#8: Working for peanuts: Honestly, I love peanuts as much as any monkey, but to work for them? I think not. I did do that once however, when I first started freelancing. I accepted $5 per blog post for a site that was ‘just setting up’. It wasn’t bad in that I had the freedom to select my topics and post as much or as little as I wanted to. But then two things happened; I spent a lot of time blogging for this $5 cheque and I was hesitant to ask clients to pay me a very much higher fee. And then one day, it struck me; I have years of professional writing experience, I am a good writer and I love what I do. I really don’t need to be blogging for next to nothing. And so I stopped and demanded a higher fee from clients who not surprisingly, said yes. Deliver quality and demand a decent fee for it.
# 7: Failing to treat your writing as a full-time career: Working freelance doesn’t mean working part-time and it’s very easy to confuse the two terms. While you’d like to work your own hours and be your own boss, the fact remains that unless you put in a 9-5 time sheet and realize that your clients are in actuality your boss, you just won’t get paid enough to have a career.
# 6: Not seizing business opportunities: Freelance writers must also be business people and seize new and exciting opportunities to write for. If you write for blogs, then how about online publishing houses? Writing web content? Perhaps you can also specialize in biographies. There are tons of possibilities out there but the competition is tough.

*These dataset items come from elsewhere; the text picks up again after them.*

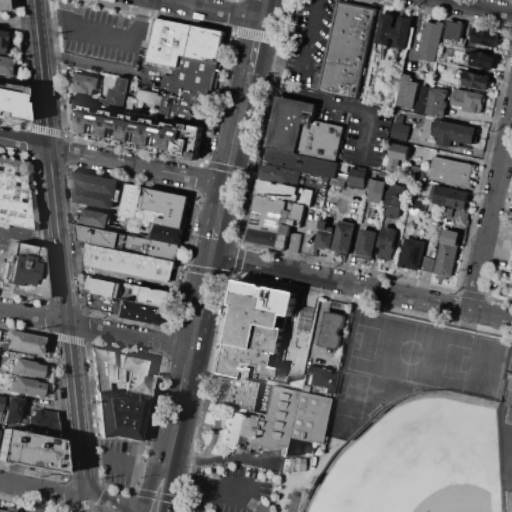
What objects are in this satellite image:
building: (1, 5)
building: (2, 5)
road: (479, 6)
road: (211, 10)
road: (263, 10)
road: (17, 22)
road: (103, 29)
building: (393, 29)
building: (393, 30)
building: (454, 30)
parking lot: (100, 31)
building: (453, 32)
building: (485, 36)
road: (257, 37)
building: (432, 37)
building: (486, 37)
building: (429, 40)
building: (3, 42)
building: (184, 43)
parking lot: (310, 43)
building: (346, 49)
building: (349, 49)
building: (4, 59)
building: (482, 59)
building: (483, 59)
road: (308, 60)
building: (5, 65)
road: (96, 65)
building: (191, 79)
building: (476, 79)
building: (476, 79)
building: (84, 83)
building: (84, 84)
building: (406, 91)
building: (165, 92)
building: (120, 93)
building: (408, 93)
building: (116, 94)
building: (468, 99)
building: (423, 100)
building: (432, 100)
building: (467, 100)
building: (10, 101)
building: (11, 101)
building: (438, 102)
road: (333, 103)
building: (185, 110)
road: (239, 119)
building: (292, 124)
building: (399, 128)
building: (135, 129)
building: (400, 130)
building: (453, 132)
building: (455, 132)
building: (325, 140)
building: (299, 142)
road: (24, 143)
building: (399, 151)
building: (396, 154)
building: (301, 161)
building: (393, 163)
road: (136, 167)
building: (450, 171)
building: (451, 171)
building: (414, 172)
building: (277, 173)
building: (357, 176)
building: (358, 176)
building: (315, 179)
building: (337, 182)
building: (378, 186)
building: (93, 189)
building: (375, 190)
building: (92, 192)
building: (285, 192)
building: (15, 193)
road: (224, 196)
building: (448, 196)
building: (451, 196)
building: (15, 197)
building: (394, 200)
building: (396, 200)
building: (413, 203)
building: (154, 208)
building: (297, 211)
building: (298, 211)
building: (449, 211)
building: (268, 213)
building: (465, 215)
building: (286, 216)
road: (493, 216)
building: (95, 217)
road: (220, 217)
building: (95, 220)
building: (324, 234)
road: (14, 235)
building: (139, 235)
building: (325, 235)
building: (343, 235)
building: (166, 236)
building: (264, 236)
building: (344, 237)
building: (283, 240)
road: (215, 241)
building: (293, 241)
building: (367, 242)
building: (387, 242)
building: (126, 243)
building: (366, 243)
building: (388, 243)
road: (60, 245)
building: (446, 252)
building: (413, 253)
building: (448, 253)
traffic signals: (213, 255)
building: (415, 255)
building: (128, 261)
building: (509, 262)
building: (511, 263)
building: (427, 264)
building: (22, 270)
building: (22, 276)
road: (362, 285)
building: (102, 286)
building: (101, 289)
building: (153, 295)
building: (152, 299)
road: (202, 303)
building: (144, 311)
building: (143, 314)
road: (96, 329)
building: (331, 329)
building: (256, 331)
building: (258, 331)
building: (332, 331)
building: (22, 342)
building: (22, 342)
building: (104, 367)
road: (188, 367)
building: (25, 368)
building: (25, 368)
building: (121, 371)
building: (320, 378)
building: (321, 379)
building: (509, 382)
building: (25, 386)
building: (26, 386)
building: (508, 391)
building: (233, 392)
building: (232, 395)
building: (0, 398)
building: (508, 398)
building: (1, 402)
building: (125, 403)
road: (50, 404)
building: (12, 408)
building: (11, 409)
building: (120, 413)
building: (508, 414)
building: (508, 415)
building: (42, 423)
building: (276, 424)
building: (277, 425)
road: (174, 427)
building: (31, 443)
building: (31, 453)
road: (221, 459)
road: (123, 462)
park: (418, 462)
parking lot: (119, 464)
road: (201, 485)
road: (148, 488)
road: (40, 489)
road: (169, 490)
parking lot: (232, 490)
road: (101, 498)
road: (198, 498)
building: (507, 500)
road: (39, 501)
road: (80, 501)
building: (507, 501)
building: (6, 509)
building: (7, 509)
parking lot: (31, 510)
road: (127, 510)
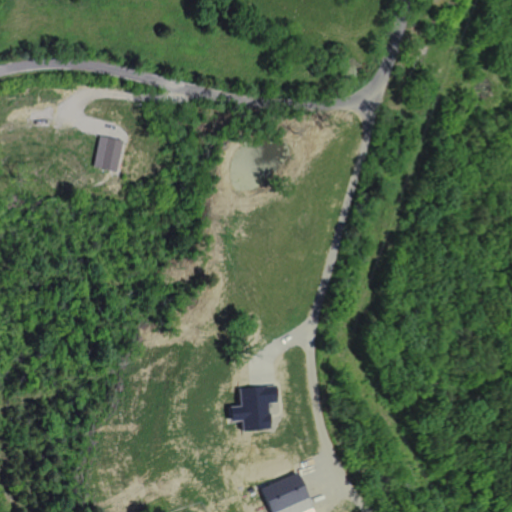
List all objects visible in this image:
road: (234, 97)
road: (79, 99)
road: (50, 116)
building: (109, 153)
building: (107, 154)
road: (314, 307)
road: (272, 349)
road: (276, 394)
building: (250, 406)
building: (248, 408)
road: (308, 478)
building: (281, 495)
building: (285, 495)
road: (334, 497)
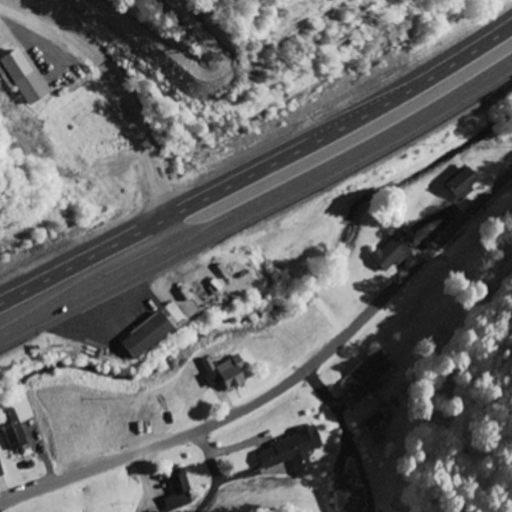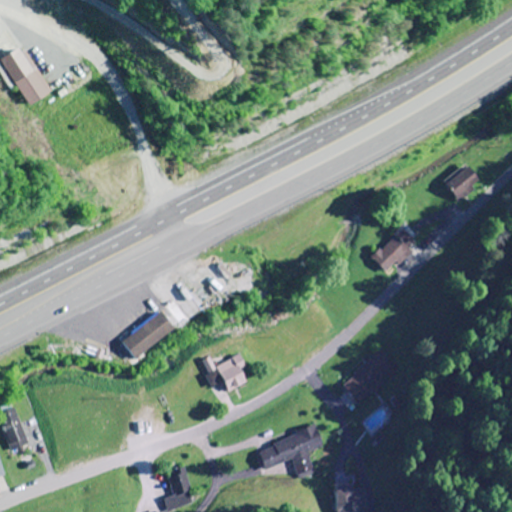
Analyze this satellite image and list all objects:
road: (259, 168)
building: (462, 182)
road: (259, 214)
building: (394, 252)
building: (148, 336)
building: (228, 374)
road: (285, 377)
building: (370, 377)
building: (12, 431)
building: (81, 439)
building: (293, 451)
building: (2, 473)
building: (180, 492)
building: (351, 500)
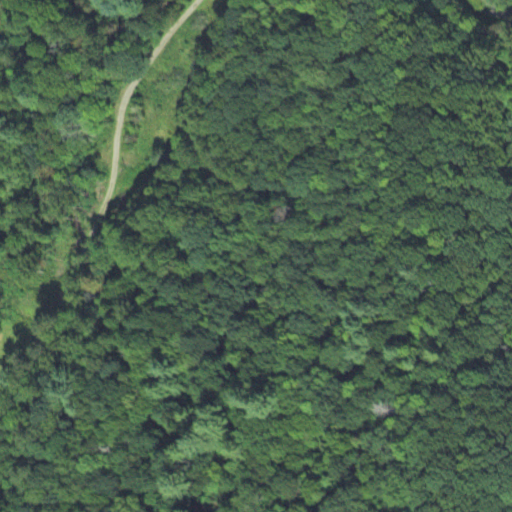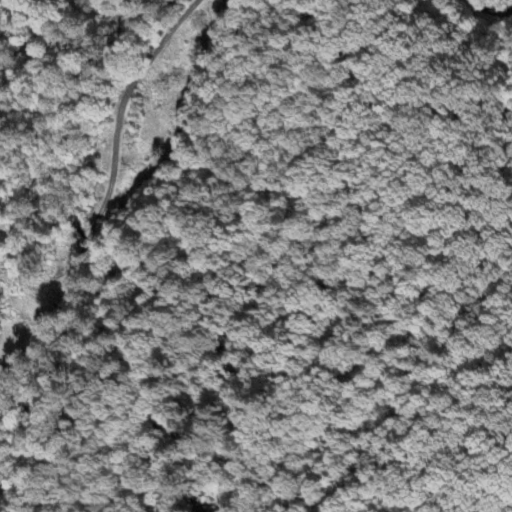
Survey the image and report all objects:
road: (489, 12)
road: (108, 194)
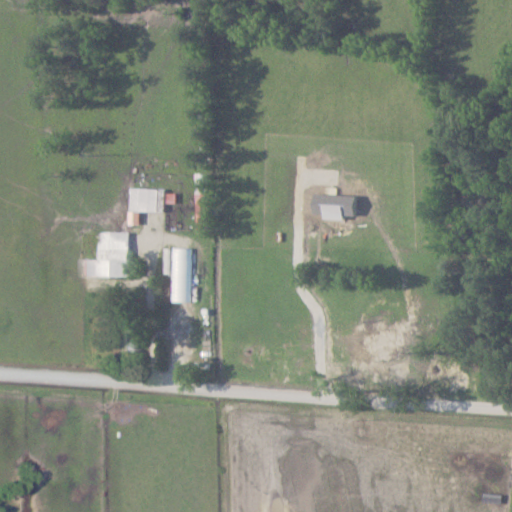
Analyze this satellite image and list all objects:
building: (204, 200)
building: (148, 201)
building: (115, 256)
building: (181, 271)
road: (155, 303)
building: (385, 357)
road: (255, 387)
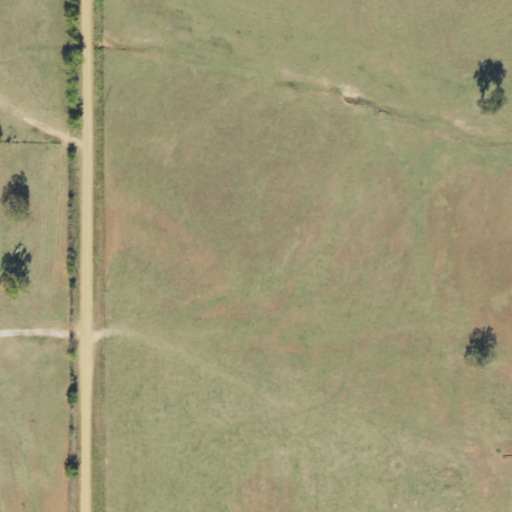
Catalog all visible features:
road: (86, 255)
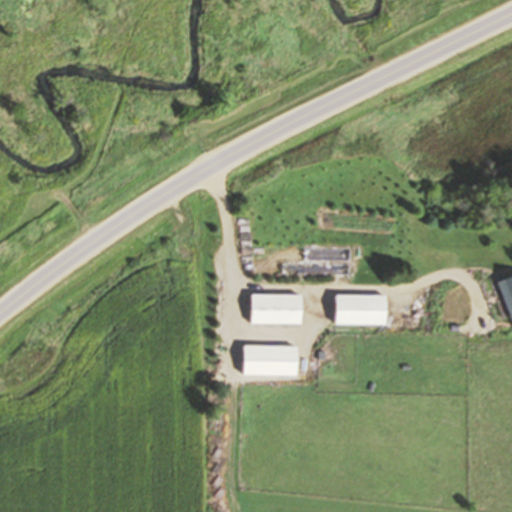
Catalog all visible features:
road: (245, 148)
road: (318, 290)
building: (505, 295)
building: (505, 295)
building: (273, 309)
building: (276, 310)
building: (358, 310)
building: (360, 310)
road: (275, 339)
building: (265, 361)
building: (271, 362)
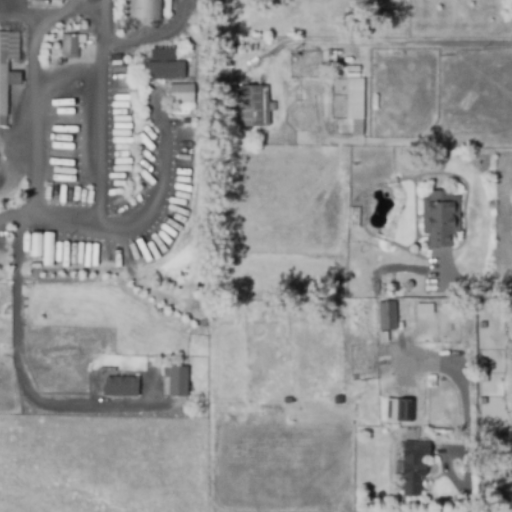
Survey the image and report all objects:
building: (42, 1)
building: (143, 8)
building: (144, 9)
road: (379, 42)
road: (155, 45)
building: (68, 46)
building: (70, 48)
building: (164, 65)
building: (7, 68)
building: (7, 68)
building: (165, 71)
building: (180, 93)
building: (355, 104)
road: (68, 105)
building: (253, 105)
building: (254, 106)
road: (35, 186)
building: (441, 217)
building: (438, 218)
road: (101, 231)
road: (479, 287)
building: (386, 315)
building: (174, 381)
building: (120, 386)
building: (398, 409)
building: (413, 467)
building: (414, 467)
road: (470, 498)
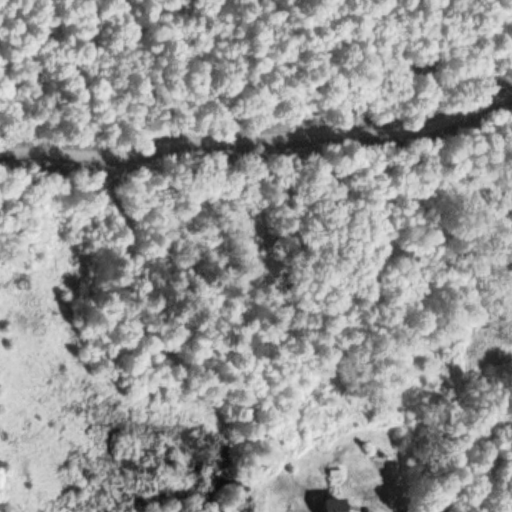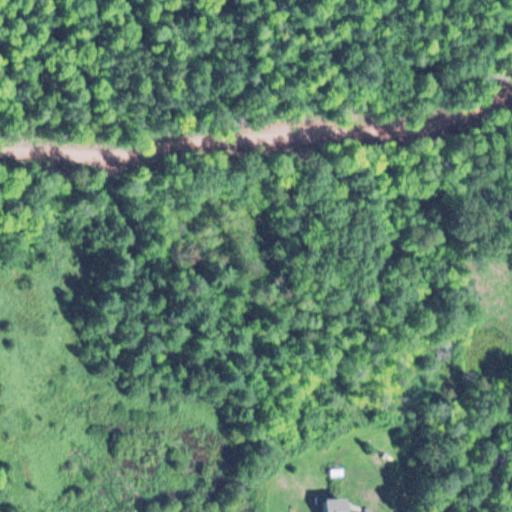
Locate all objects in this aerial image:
building: (332, 504)
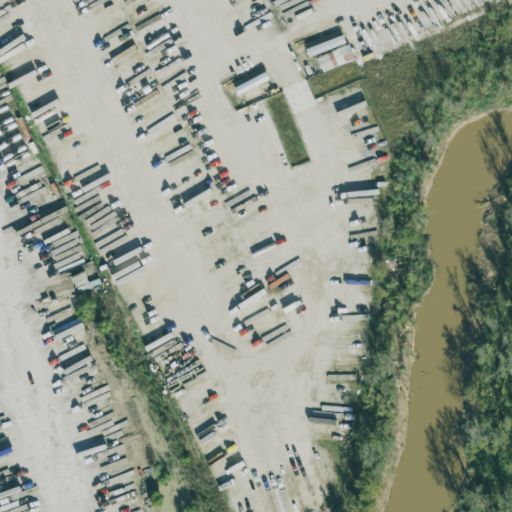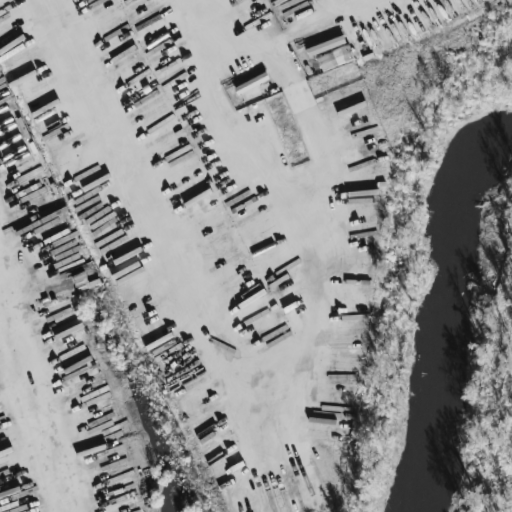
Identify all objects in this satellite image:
road: (257, 6)
road: (70, 23)
road: (171, 95)
road: (300, 100)
road: (89, 213)
road: (253, 274)
river: (434, 313)
road: (35, 407)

So acting quickly and effectively makes all the different between getting a job and losing an opportunity.
# 5: Not specializing in a niche: You could become a general writer and compete with thousands of other writers, or you could become a niche writer and specialize in a chosen field. Writers of the former category will spend more time and earn less money than those in the latter.
# 4: Getting distracted: It’s so easy to get distracted. It’s a nice day and a jog seems tempting. Also the laundry needs to be picked up and you did offer to do the cooking today. And yes, there is that thing called a marketing plan, which is waiting to be written. Which one gets priority? If it’s during your working hours, then there should be no question about it- your housework and fun-time can and should wait until you’ve shut off the computer and turned off your desk lamp.
# 3: Not having a marketing plan: Which brings me to this very important point. Most freelance writers do not have a marketing plan! They spend so much time job hunting that they do not have time to market their services. A percentage of your time needs to be spent each day marketing your services to both current and potential clients.
# 2: Chasing the wrong kind of clients: If you find yourself chasing the wrong kind of clients; the ones who ‘do not want your services immediately but may need them in the future’, or the ones who are ‘just setting up and cannot afford to pay you much’, then step back and reassess your efforts. It may be better to give these clients a miss or put them on hold and begin to seek better paying projects.
# 1: Failing to set goals: This is one of the biggest problems with any business, not just freelancing. Your goals will keep changing as will your work methodologies and ethics. But the core values should always remain the same and it’s these values which need to be translated into short, medium and long term goals. Without them, your career will be like a ship set adrift without a compass; you cannot see the shore and you are unsure as to which direction to set sail in.